## TEXT BLOCK
******

5.  Look out the window, and contemplate life. While it is exciting at first to look out of the window and discover the Russian countryside, the countless kilometers and kilometers of repetitive taiga with only very once in a while a sign of life will soon make you get lost in your own thoughts. When is the last time you let your mind wander freely, anyway?

6.  Play a game of cards. Even in the age of smartphones, playing cards is still a popular pastime on the train. Pro-tip: learn how to play Russian card games before leaving. It is the easiest way to socialize with your neighbors when you don’t speak Russian. It is however difficult to figure out the rules to their favorite game by just observing them play. And of course, don’t rely on meeting Russia s that speak English. They are still today difficult to find once you cross the Urals.

7.  Offer some sweets to your fellow travelers. Russians don’t understand the point of drinking tea without eating sweets and sharing your food is an easy way to socialize. Be prepared though to be offered plenty of sweets and other food back. This is especially true when your neighbor is an old Russian babushka, who will make sure you are so full you will explode by the time you leave the train.

8.  Count the number of wagons of the cargo trains passing by. Especially in Siberia, you will see an impressive amount of trains transporting oil passing by. It is difficult to say what is more impressive, the number of oil trains passing by, or how incredibly long they are.

Russian train adventures

127 hours or 5 full days and nights and a bit. That’s the total amount of time we spent in Russian trains during our 27 day stay in Russia. During that time we traveled a dazzling total of 7,557 kilometers. That is more than traveling from Brussels to New York.


We started of our trip in St. Petersburg. We decided to kick of our crazy honeymoon in style in this amazingly beautiful city and allowed ourselves some luxuries. A nice hotel, breakfast in bed, a ballet performance in the famous Michailovskii theatre, the occasional glass of champagne, etc.

******

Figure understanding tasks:

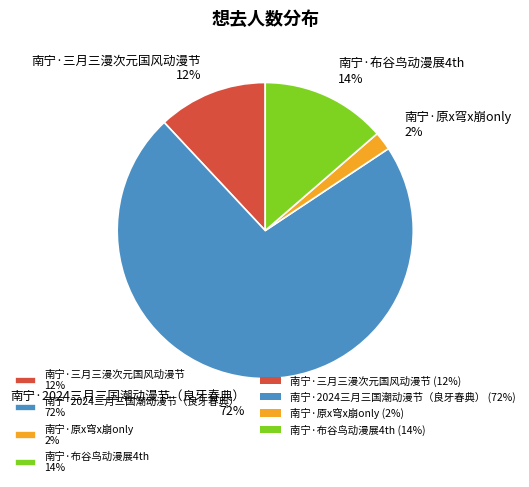

Which slice is the smallest?

南宁·原x穹x崩only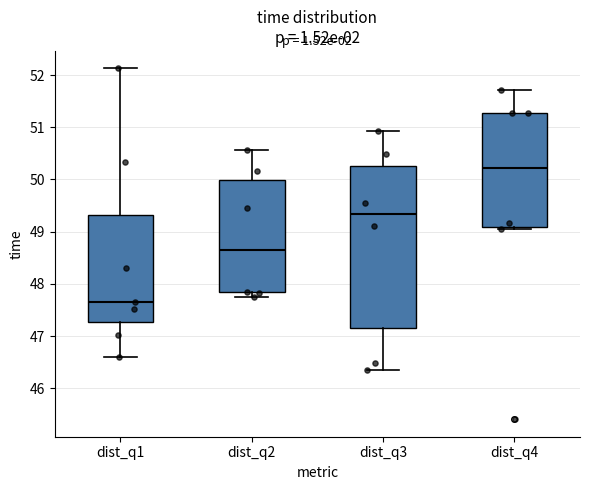

Reading left to right, read every box against the y-axis: the position of its median line, the range the box covers, and the ends of its whiskers. The values are not printed on the chart, so give them approximately, as read against the axis.

dist_q1: median 47.7, box 47.3 to 49.3, whiskers 46.6 to 52.1
dist_q2: median 48.7, box 47.8 to 50.0, whiskers 47.7 to 50.6
dist_q3: median 49.3, box 47.1 to 50.3, whiskers 46.4 to 50.9
dist_q4: median 50.2, box 49.1 to 51.3, whiskers 49.1 to 51.7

******

## REQUIRED WORK
Pick up the text about train travel across Russia after its last sentence and write the next part. None of the items above is needed for this.

## EXERCISE OUTPUT
After that, the real budget backpacking began. The nice hotel turned into hostels, cheap guest houses or a crappy hotel outside of the city. The occasional nice restaurant turned into Soviet-style canteens or cooking ourselves. And the champagne turned into water. Sophie is still moping about this last part.



The first leg of our Trans-Siberian journey was quite short, with a four hour train ride from St.Petersburg to Moscow. After that, the fun really began: a 21 hour train ride to Volgograd. And what a train ride it was! Somehow we ended up in what must have been the oldest train in the whole of Russia. The train was headed all the way to Tajikistan, where it would arrive 4 days later, so the train was filled with people from Kazakhstan, Uzbekistan and Tajikistan who would be living in this train for days. Luckily, we could get off the next day.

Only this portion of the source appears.